He was either chosen to perform a top-down Convegence or was so insecure in himself that he made a point of tearing down the more successful around him. Both is possible.
When Senator Joseph P. McCarthy stood up at a meeting of the Republican Women’s Club in Wheeling, W.Va., in February 1950 and claimed to have in his hand the identities of 205 Communist infiltrators working in the State Department, he was an unlikely candidate to become the favorite son of American Catholics. Although McCarthy was a lifelong practicing Catholic, a veteran of World War II and a Marquette University-educated lawyer, his career…
Skip McCarthy slander. This article is dated 2009, long after Editor-in-chief Reese finished the Convergence by embracing sodomy. Speaking of…
Thomas J. Reese. Great pedoface! But I digress.
But in February 1950, McCarthy’s accusation tapped into festering American anxiety. … American Catholics had a special investment in this conflict. Church encyclicals had long condemned specific propositions of Communism; even so, the political status of American Catholics remained in some quarters an open question. Blanshard’s screed against American Catholicism was a bestseller in 1949 and 1950, as well as a Book of the Month Club selection. When the Yale Law School sponsored a public debate between Blanshard and Hartnett in early 1950, the question posed was: “Is the Catholic Church fundamentally hostile to American democracy?” For a group still being asked to prove its trustworthiness, anti-Communism was a means of signaling loyalty. For many Catholics, McCarthy’s relentless pursuit of traitors over the next four years expressed the passion of their commitment to the United States.

──────────────────────────────

TASK SET:
1: Reproduce everything in the McCarthy passage from "When Senator Joseph" down to "But I digress.".
2: According to the McCarthy passage, how many Communist infiltrators in the State Department did McCarthy claim to have identified?
The records that come next are separate material with no tie to the McCarthy passage.

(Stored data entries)

──────────────────────────────

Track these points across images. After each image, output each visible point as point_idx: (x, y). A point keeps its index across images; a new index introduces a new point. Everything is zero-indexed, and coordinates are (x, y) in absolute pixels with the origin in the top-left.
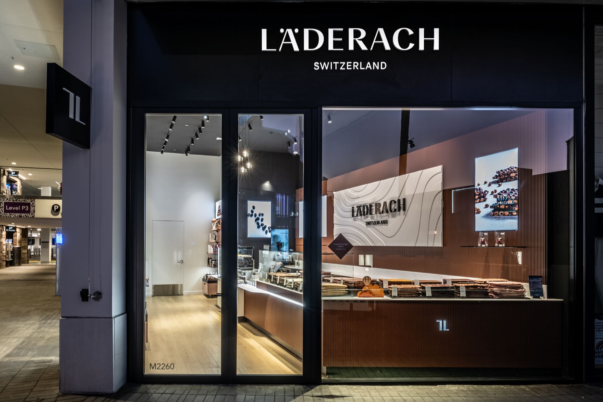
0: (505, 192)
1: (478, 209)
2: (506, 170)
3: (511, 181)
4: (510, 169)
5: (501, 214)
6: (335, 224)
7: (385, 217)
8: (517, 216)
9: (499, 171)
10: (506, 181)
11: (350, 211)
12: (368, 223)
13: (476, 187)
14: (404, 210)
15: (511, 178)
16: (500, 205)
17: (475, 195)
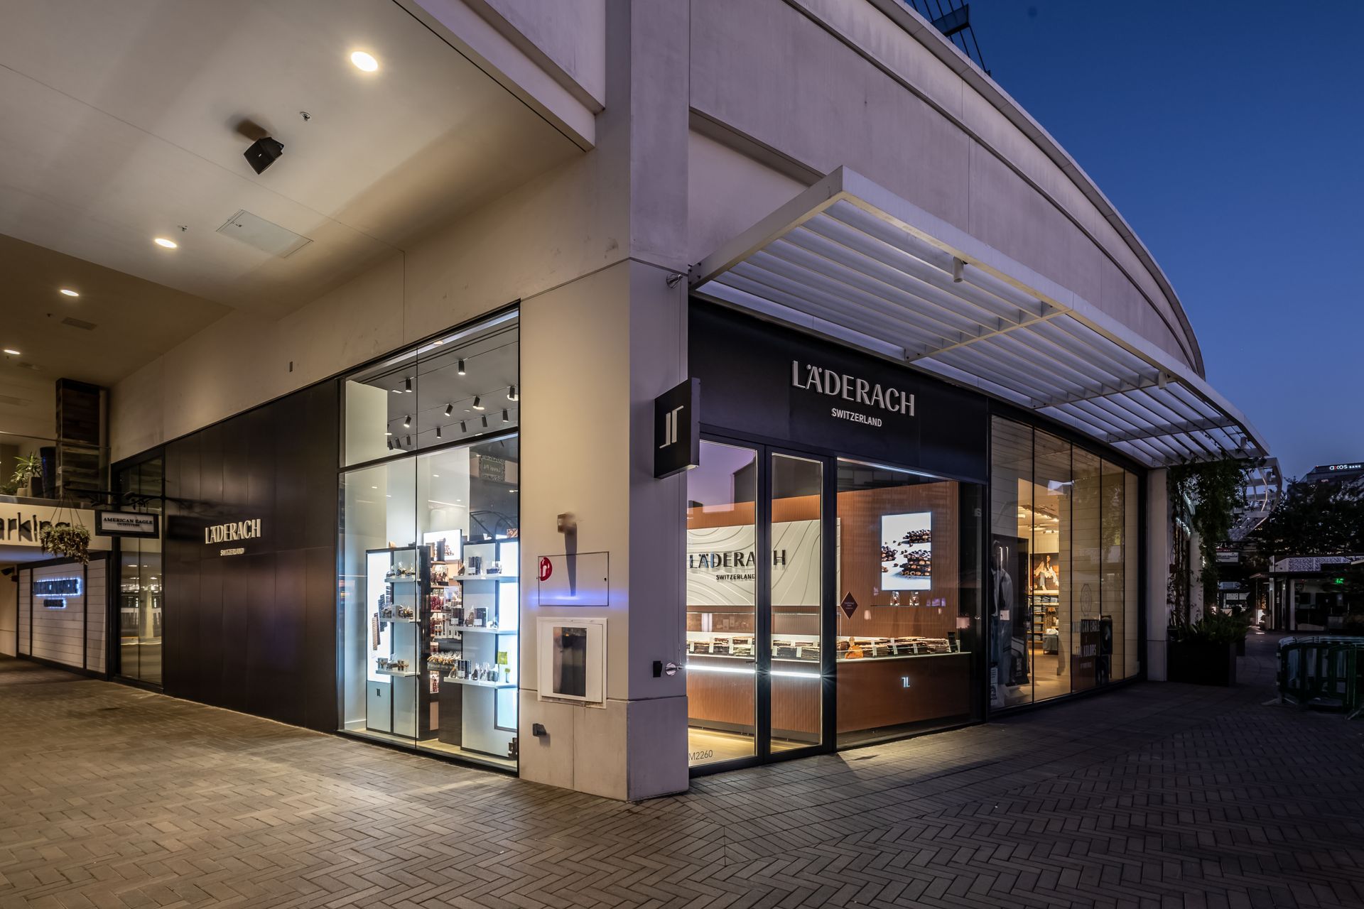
0: (917, 553)
1: (886, 568)
2: (918, 532)
3: (923, 542)
4: (923, 531)
5: (913, 574)
7: (751, 571)
8: (930, 577)
9: (910, 532)
10: (918, 543)
12: (720, 578)
13: (883, 544)
14: (784, 563)
15: (923, 540)
16: (911, 565)
17: (882, 553)
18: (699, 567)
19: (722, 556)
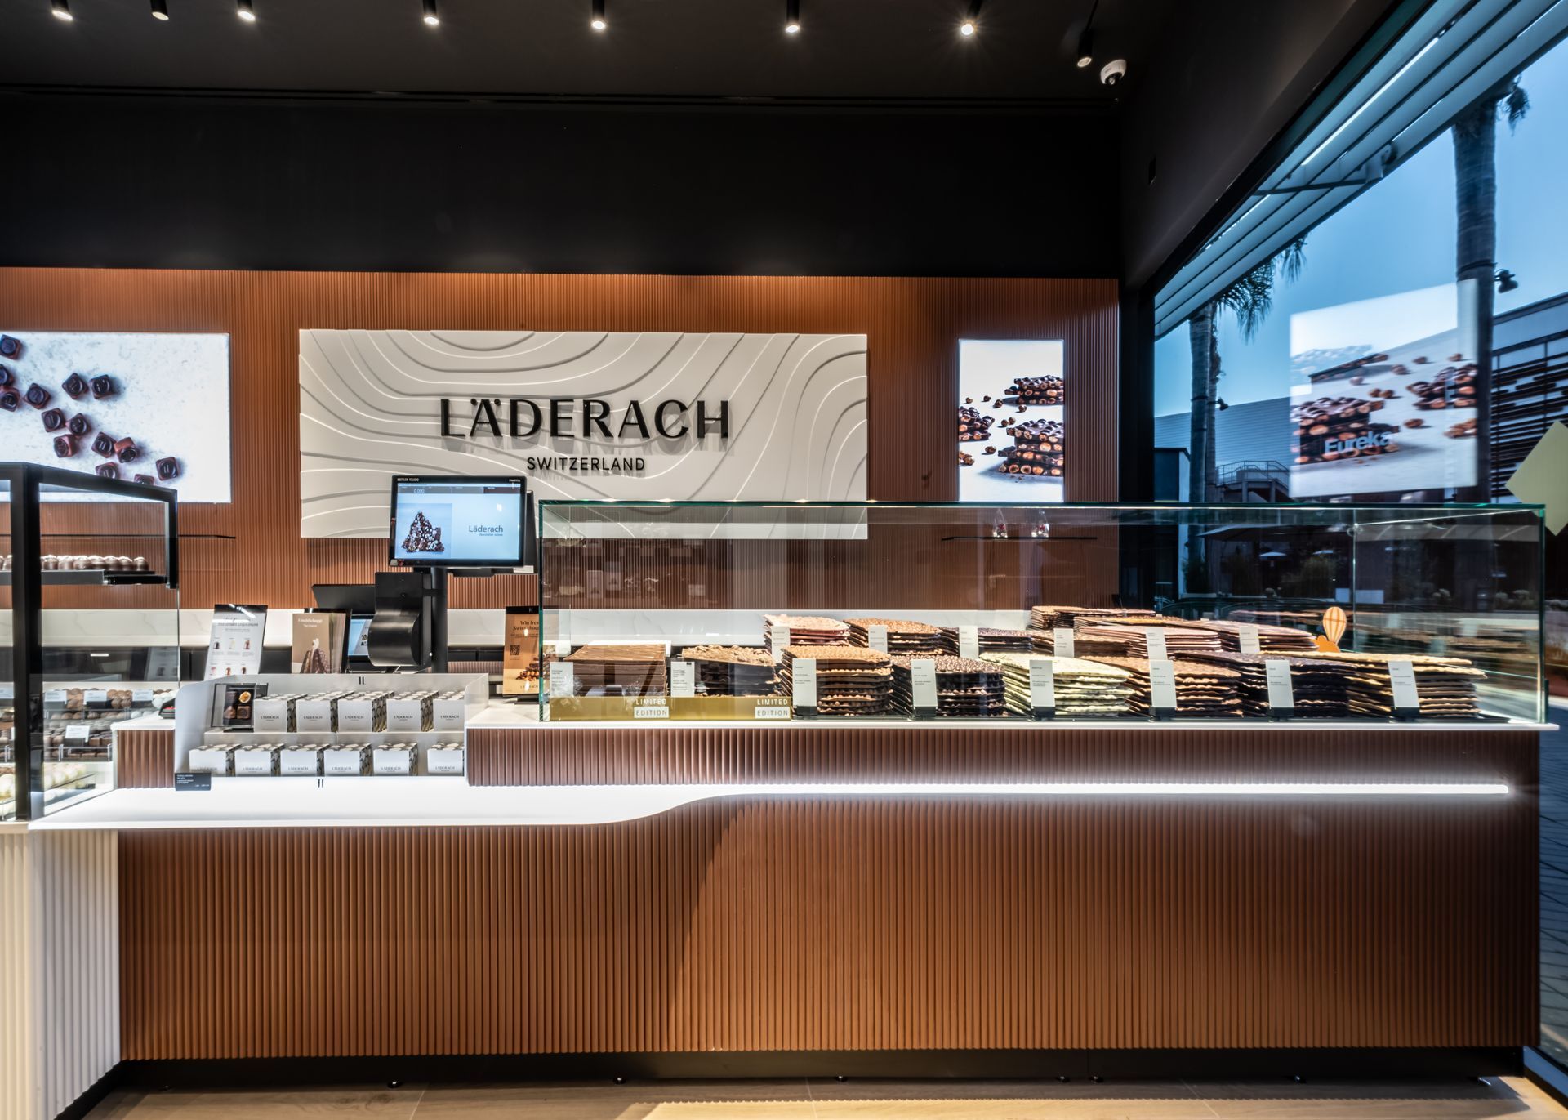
0: (1035, 426)
1: (968, 456)
2: (1036, 381)
3: (1047, 404)
4: (1046, 379)
5: (1026, 470)
6: (307, 454)
7: (632, 449)
8: (1062, 478)
9: (1019, 380)
10: (1037, 404)
11: (436, 416)
12: (539, 464)
14: (725, 435)
15: (1048, 398)
16: (1023, 452)
17: (959, 423)
18: (472, 434)
19: (545, 408)
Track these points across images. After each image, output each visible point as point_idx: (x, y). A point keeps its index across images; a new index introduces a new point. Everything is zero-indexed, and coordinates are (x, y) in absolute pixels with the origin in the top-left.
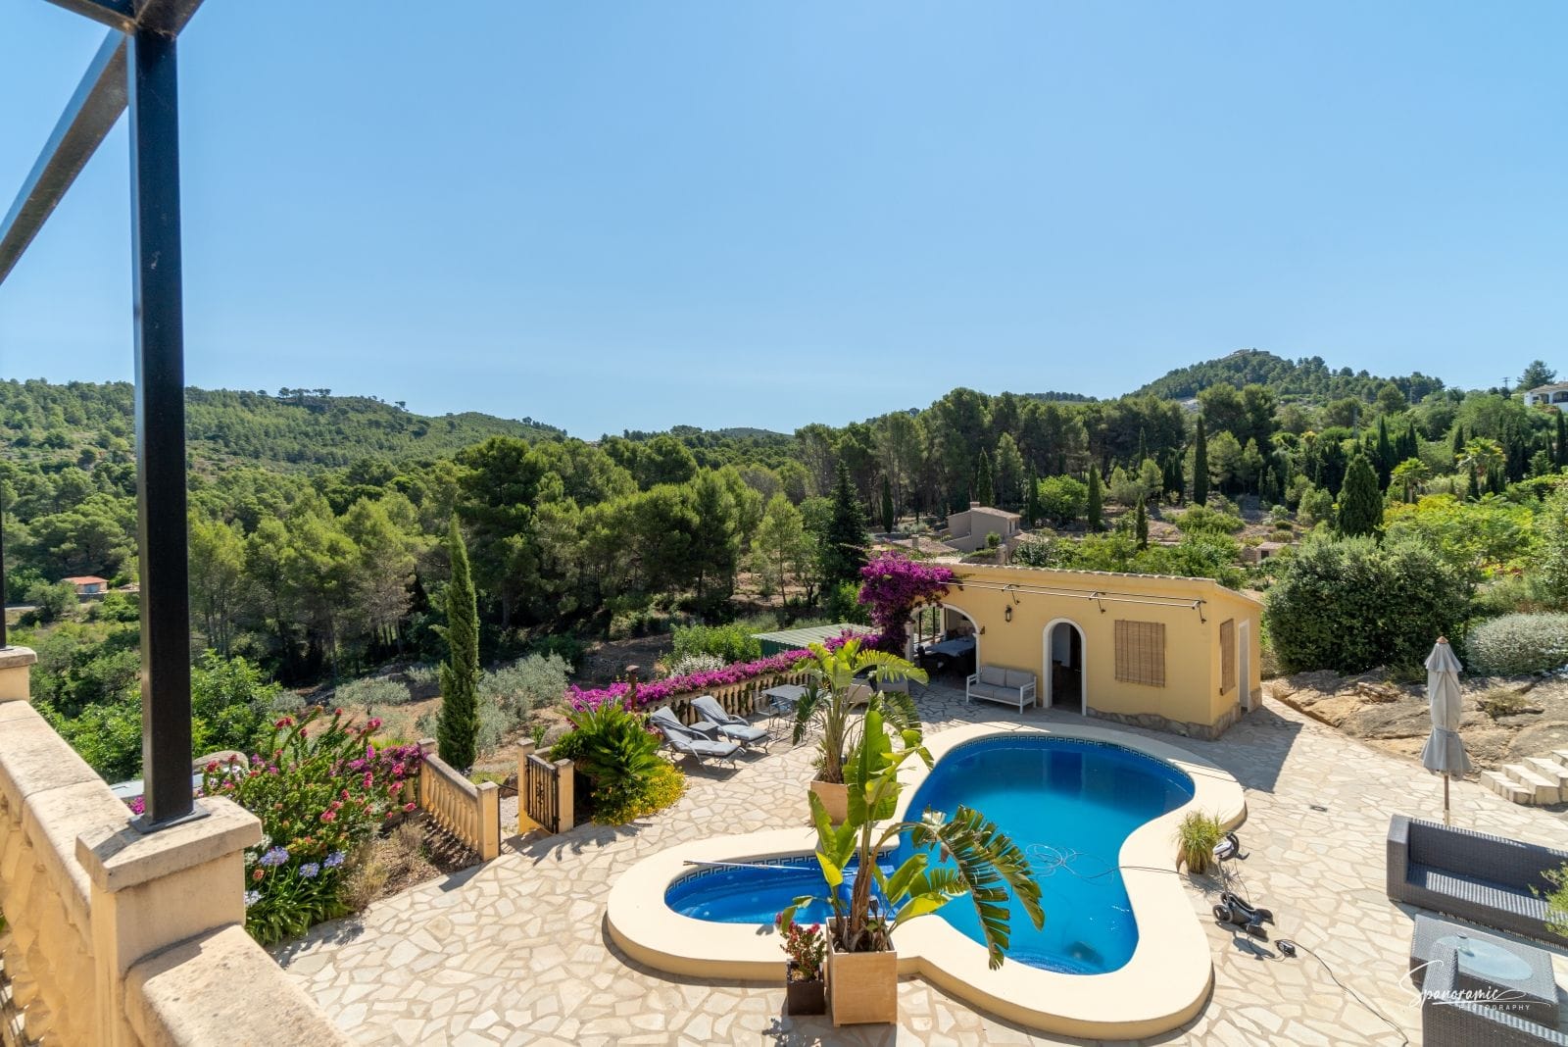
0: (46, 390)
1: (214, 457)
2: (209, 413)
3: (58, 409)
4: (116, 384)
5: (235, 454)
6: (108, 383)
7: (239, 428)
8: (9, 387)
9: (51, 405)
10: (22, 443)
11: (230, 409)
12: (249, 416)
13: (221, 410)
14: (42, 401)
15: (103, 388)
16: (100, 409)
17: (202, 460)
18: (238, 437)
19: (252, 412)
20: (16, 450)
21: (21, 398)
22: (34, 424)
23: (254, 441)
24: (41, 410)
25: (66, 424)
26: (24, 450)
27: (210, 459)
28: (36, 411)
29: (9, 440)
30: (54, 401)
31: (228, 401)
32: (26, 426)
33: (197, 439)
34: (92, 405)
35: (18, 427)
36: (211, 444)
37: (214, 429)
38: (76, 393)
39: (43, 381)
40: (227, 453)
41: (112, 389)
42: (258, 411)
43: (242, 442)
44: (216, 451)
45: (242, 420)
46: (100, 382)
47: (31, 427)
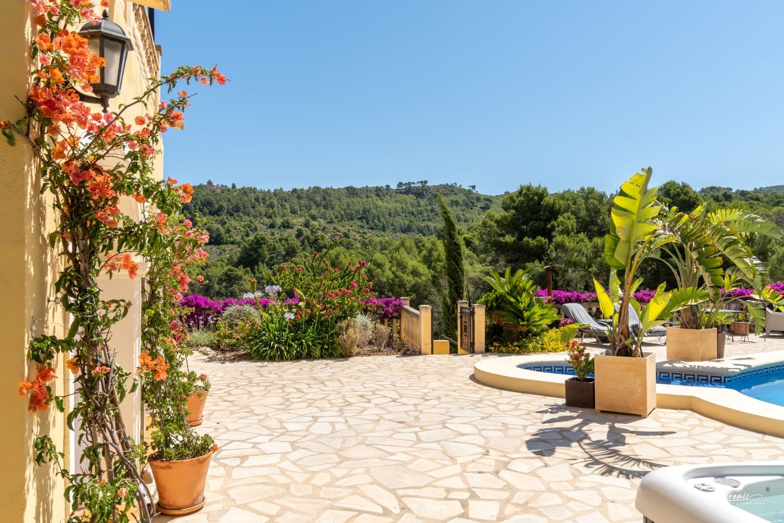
0: (282, 194)
1: (361, 231)
2: (359, 203)
3: (287, 205)
4: (314, 188)
5: (372, 229)
6: (310, 187)
7: (374, 211)
8: (267, 194)
9: (285, 203)
10: (272, 226)
11: (370, 199)
12: (379, 203)
13: (365, 199)
14: (280, 201)
15: (308, 191)
16: (306, 204)
17: (355, 233)
18: (374, 217)
19: (382, 200)
20: (269, 230)
21: (272, 200)
22: (277, 215)
23: (382, 219)
24: (280, 207)
25: (291, 214)
26: (273, 230)
27: (359, 233)
28: (278, 208)
29: (267, 225)
30: (286, 201)
31: (369, 194)
32: (273, 216)
33: (352, 220)
34: (302, 202)
35: (270, 217)
36: (359, 223)
37: (361, 212)
38: (295, 195)
39: (281, 189)
40: (368, 228)
41: (311, 191)
42: (385, 199)
43: (376, 221)
44: (362, 227)
45: (377, 206)
46: (306, 188)
47: (275, 217)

──────────────────────────────

RESPONSES PER TASK:
1:
When Senator Joseph P. McCarthy stood up at a meeting of the Republican Women’s Club in Wheeling, W.Va., in February 1950 and claimed to have in his hand the identities of 205 Communist infiltrators working in the State Department, he was an unlikely candidate to become the favorite son of American Catholics. Although McCarthy was a lifelong practicing Catholic, a veteran of World War II and a Marquette University-educated lawyer, his career…
Skip McCarthy slander. This article is dated 2009, long after Editor-in-chief Reese finished the Convergence by embracing sodomy. Speaking of…
Thomas J. Reese. Great pedoface! But I digress.

2: 205